With help from Carter, the AAFSC, various professors and the staff of the PAC, planning for the cultural conversations was put into motion.
“We all worked together to make it seamless,” Duncan said. “We also allowed it to be virtual; it was so important to us to honor people’s concerns with social distancing and the pandemic. It gave the option for people who needed to watch it online to replay it afterward.”
This first event was hosted by the recently retired chair of psychology at FMU, Will Wattles. As the recipient of the AAFSC Diversity Award in 2016 and the creator of a racial diversity course at FMU that allowed civil discourse between students of different races and educated them on racial issues, Wattles was asked to be the first keynote speaker.

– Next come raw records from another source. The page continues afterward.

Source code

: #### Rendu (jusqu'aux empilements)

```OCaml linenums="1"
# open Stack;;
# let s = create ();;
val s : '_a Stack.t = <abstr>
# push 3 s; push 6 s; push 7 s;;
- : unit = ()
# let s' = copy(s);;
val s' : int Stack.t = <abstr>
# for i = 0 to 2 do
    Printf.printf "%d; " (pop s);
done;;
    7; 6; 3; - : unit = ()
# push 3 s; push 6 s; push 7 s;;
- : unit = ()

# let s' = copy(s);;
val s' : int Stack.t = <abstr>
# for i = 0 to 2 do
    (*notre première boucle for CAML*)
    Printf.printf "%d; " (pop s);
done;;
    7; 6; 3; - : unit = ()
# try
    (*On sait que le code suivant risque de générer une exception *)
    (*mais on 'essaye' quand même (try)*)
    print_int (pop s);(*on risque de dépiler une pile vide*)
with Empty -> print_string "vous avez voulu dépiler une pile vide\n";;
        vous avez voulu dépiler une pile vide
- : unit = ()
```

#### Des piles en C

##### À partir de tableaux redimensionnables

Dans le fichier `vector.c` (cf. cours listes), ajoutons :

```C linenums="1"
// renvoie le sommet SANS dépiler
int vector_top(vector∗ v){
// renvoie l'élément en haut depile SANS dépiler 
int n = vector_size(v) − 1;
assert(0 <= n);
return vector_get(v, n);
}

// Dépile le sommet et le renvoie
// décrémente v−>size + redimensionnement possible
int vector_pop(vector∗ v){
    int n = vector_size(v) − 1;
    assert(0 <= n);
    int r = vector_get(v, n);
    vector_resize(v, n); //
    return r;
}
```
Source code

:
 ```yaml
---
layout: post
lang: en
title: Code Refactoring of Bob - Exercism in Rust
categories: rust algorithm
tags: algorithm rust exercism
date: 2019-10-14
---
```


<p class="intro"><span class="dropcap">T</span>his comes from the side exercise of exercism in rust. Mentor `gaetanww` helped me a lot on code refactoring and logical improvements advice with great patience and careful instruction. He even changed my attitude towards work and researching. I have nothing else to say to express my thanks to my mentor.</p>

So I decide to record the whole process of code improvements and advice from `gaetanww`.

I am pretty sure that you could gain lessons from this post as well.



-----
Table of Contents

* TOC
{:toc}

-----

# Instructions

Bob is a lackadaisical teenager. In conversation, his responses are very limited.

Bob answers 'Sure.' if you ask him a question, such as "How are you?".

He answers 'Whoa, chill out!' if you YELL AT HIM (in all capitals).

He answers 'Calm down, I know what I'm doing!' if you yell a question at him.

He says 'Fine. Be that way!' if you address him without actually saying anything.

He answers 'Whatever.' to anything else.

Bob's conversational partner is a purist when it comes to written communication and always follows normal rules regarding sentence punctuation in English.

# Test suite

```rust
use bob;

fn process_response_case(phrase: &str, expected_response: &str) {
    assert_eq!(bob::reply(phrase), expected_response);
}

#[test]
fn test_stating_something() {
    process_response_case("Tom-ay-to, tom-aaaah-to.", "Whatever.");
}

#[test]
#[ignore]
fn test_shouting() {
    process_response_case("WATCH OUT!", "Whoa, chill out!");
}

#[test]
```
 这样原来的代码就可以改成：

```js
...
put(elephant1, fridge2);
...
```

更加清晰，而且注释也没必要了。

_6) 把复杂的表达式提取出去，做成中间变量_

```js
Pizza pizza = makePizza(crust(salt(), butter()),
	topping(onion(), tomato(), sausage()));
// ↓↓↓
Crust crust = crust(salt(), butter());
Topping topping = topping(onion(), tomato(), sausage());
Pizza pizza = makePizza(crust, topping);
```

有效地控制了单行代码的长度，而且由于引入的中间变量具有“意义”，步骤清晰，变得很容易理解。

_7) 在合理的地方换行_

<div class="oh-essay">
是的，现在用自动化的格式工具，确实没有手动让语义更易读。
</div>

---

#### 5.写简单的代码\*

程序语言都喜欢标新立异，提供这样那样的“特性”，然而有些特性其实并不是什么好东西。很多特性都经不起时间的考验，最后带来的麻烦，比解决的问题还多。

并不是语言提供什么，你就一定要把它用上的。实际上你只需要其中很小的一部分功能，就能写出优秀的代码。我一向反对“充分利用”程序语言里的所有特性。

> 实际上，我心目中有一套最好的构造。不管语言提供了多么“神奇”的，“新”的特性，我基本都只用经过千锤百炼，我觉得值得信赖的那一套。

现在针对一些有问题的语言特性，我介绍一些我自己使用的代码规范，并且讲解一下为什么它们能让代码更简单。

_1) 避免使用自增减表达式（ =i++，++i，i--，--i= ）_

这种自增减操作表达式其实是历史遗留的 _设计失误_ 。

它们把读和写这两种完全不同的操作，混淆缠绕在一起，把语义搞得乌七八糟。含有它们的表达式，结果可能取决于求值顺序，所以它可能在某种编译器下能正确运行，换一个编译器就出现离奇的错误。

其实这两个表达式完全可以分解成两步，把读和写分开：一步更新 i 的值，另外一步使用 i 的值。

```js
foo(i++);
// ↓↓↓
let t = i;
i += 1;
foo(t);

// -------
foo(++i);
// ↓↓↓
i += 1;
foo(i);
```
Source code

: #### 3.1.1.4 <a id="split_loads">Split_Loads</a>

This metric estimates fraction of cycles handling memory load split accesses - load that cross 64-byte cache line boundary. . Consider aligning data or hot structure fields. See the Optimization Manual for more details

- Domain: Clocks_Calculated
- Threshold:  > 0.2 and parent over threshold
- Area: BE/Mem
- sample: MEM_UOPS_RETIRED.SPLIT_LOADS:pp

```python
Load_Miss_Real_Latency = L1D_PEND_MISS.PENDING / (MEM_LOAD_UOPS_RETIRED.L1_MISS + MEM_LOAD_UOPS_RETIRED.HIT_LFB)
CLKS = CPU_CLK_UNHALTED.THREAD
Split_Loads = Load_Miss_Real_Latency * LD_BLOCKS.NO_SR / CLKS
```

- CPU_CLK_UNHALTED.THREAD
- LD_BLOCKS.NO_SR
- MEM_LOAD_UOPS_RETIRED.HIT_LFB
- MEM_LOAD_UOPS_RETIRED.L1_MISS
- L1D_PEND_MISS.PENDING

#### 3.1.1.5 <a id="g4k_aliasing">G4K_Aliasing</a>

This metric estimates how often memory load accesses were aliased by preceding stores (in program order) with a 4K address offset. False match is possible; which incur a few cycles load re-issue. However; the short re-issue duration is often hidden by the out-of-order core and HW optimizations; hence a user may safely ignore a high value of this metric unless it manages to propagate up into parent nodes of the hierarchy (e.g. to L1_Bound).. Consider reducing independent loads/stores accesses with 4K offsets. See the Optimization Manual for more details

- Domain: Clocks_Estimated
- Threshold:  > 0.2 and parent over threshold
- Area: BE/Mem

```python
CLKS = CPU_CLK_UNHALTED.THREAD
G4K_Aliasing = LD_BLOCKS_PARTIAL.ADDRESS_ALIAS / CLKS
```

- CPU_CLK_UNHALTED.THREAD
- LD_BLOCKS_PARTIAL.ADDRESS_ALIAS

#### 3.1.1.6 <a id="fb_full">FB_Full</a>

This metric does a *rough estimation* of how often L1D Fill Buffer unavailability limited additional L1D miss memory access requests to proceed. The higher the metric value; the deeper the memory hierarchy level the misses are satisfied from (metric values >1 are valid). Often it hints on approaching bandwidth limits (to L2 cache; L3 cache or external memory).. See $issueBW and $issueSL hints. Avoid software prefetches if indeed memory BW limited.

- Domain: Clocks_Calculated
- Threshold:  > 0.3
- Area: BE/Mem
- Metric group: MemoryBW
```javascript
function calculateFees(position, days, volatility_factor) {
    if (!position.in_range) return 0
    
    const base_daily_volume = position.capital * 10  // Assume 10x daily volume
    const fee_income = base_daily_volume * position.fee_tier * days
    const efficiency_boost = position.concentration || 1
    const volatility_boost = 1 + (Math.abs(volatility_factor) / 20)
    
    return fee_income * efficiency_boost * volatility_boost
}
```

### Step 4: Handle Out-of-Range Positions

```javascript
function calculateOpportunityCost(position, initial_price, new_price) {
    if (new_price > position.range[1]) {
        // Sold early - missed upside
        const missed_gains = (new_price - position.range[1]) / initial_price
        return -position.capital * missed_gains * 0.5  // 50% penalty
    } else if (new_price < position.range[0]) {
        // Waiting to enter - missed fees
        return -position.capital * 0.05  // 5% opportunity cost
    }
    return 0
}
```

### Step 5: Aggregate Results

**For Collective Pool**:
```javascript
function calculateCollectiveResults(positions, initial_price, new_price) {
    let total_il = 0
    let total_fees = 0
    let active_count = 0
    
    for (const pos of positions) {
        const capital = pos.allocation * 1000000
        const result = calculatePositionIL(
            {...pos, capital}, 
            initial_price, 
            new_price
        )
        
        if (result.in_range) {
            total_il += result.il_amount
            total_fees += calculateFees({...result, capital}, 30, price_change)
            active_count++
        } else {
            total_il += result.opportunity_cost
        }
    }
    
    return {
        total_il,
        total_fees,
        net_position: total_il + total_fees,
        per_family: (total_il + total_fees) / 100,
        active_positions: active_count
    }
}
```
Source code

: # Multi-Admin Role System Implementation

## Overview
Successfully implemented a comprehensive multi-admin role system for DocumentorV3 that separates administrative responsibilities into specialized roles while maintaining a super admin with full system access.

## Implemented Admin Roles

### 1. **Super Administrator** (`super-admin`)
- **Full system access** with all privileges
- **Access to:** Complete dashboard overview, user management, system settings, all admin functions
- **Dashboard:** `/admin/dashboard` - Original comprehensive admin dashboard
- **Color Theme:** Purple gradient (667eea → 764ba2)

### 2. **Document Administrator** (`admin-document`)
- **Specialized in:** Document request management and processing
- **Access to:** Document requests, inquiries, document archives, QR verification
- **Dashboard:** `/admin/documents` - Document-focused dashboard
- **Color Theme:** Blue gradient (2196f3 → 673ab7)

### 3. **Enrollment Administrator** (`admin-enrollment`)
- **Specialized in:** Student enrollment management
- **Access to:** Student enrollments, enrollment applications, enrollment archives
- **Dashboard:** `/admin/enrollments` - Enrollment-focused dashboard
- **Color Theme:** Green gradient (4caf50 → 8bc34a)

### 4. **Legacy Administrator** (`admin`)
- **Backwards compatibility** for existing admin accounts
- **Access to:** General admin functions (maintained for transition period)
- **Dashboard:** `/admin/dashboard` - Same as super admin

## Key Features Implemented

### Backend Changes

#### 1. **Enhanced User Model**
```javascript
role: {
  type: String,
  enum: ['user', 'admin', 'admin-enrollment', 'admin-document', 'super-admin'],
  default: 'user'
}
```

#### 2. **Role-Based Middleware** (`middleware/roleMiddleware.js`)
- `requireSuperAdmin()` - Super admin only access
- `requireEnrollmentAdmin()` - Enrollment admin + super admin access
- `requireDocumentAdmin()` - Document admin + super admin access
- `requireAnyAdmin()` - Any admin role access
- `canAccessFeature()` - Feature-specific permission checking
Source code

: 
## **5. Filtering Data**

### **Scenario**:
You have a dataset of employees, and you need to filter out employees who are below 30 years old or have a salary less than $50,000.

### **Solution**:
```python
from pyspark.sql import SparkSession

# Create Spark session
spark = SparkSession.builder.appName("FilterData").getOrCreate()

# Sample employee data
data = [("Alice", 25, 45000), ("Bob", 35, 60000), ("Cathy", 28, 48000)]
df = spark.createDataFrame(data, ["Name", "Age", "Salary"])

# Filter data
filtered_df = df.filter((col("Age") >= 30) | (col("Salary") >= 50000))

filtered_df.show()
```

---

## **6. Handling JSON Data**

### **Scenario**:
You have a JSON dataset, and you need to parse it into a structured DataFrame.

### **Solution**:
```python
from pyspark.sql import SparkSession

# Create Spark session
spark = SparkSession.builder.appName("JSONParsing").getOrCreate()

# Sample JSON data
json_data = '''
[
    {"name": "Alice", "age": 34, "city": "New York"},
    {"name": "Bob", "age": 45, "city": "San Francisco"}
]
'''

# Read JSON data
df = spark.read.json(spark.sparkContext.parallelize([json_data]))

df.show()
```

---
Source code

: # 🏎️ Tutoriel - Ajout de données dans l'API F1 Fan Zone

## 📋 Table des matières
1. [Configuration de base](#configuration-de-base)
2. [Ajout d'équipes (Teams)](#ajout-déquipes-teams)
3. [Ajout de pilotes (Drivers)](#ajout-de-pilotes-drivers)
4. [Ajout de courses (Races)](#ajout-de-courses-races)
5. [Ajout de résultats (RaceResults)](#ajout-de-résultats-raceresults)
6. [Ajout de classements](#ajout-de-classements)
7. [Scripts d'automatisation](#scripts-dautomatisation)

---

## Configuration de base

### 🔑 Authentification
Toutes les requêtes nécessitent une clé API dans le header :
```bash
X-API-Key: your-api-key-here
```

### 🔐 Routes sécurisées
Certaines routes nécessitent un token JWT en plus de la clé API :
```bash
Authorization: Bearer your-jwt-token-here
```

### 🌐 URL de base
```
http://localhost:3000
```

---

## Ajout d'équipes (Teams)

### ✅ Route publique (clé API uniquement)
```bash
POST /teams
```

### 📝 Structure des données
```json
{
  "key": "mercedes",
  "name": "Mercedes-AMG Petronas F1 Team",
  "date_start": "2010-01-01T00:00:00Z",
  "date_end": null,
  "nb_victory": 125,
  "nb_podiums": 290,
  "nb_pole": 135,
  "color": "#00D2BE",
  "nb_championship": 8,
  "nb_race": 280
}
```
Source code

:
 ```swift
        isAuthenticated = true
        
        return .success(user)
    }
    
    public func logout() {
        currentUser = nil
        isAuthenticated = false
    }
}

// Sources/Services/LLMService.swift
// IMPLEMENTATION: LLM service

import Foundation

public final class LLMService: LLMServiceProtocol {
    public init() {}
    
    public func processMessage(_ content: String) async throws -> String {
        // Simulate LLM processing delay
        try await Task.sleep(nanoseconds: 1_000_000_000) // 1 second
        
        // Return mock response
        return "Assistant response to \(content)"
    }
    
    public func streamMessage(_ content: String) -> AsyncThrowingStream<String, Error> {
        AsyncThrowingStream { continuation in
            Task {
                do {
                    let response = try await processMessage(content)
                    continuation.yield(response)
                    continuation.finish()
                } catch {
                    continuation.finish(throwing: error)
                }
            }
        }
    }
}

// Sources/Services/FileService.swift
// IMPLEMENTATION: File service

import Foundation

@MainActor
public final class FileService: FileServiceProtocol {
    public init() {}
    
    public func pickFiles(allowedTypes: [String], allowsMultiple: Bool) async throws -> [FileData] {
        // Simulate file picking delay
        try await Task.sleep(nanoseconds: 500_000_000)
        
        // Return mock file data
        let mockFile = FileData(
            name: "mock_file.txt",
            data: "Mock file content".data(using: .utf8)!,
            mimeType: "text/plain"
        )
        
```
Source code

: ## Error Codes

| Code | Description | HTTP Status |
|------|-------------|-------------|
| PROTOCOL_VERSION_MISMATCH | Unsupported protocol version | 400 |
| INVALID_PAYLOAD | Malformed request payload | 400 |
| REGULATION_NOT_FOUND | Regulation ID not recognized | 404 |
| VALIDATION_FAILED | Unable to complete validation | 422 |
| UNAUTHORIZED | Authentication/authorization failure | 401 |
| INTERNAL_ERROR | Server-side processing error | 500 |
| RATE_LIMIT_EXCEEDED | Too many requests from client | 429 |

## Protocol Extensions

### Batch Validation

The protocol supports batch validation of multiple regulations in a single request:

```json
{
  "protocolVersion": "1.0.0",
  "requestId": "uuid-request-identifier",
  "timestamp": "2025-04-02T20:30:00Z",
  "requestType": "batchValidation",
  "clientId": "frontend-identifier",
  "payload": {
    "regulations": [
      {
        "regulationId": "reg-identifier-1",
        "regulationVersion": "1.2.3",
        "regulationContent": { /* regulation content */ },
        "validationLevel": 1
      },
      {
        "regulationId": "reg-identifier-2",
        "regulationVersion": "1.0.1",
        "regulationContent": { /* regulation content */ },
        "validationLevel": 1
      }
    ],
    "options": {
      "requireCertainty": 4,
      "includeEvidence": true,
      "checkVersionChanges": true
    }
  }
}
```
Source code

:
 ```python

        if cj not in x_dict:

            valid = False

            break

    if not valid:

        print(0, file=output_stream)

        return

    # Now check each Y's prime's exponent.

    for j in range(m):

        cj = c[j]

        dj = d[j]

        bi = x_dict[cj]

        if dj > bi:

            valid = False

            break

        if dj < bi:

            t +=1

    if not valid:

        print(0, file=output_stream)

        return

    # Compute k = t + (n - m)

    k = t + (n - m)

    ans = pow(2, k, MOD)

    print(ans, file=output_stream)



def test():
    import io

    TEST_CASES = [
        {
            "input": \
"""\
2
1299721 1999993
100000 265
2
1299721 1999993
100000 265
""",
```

“I guess somebody said, ‘Maybe we can get Will Wattles to do the first one,’” Wattles said. “I don’t actually know though, because I was up in Maine.”
Wattles took over the panel and compiled research on microaggressions and macroaggressions into a presentation.
“The main topic was microaggressions,” Wattles said. “As I was finding those examples, it helped me to realize just how omnipresent it really is.”
In his presentation, Wattles gave countless examples of microaggressions and macroaggressions in various contexts in life to show how pervasive the issue truly is. He even admitted his own lack of understanding of the issue.
“We just can’t know that,” Wattles said. “White people just don’t understand what it’s like to go through it.”
And that is the goal of the cultural conversations—to open the mind and educate people to help them better understand race relations and the issues that manifest in society.
The PAC held the second cultural conversation at noon on Nov. 6 titled “Changes in African-American race relations in Florence over-time and how to create an inclusive environment for people of color.” And the PAC will host the next two conversations in the spring of 2021. The dates and times for the next “Cultural Conversations” have already been announced on FMU’s website.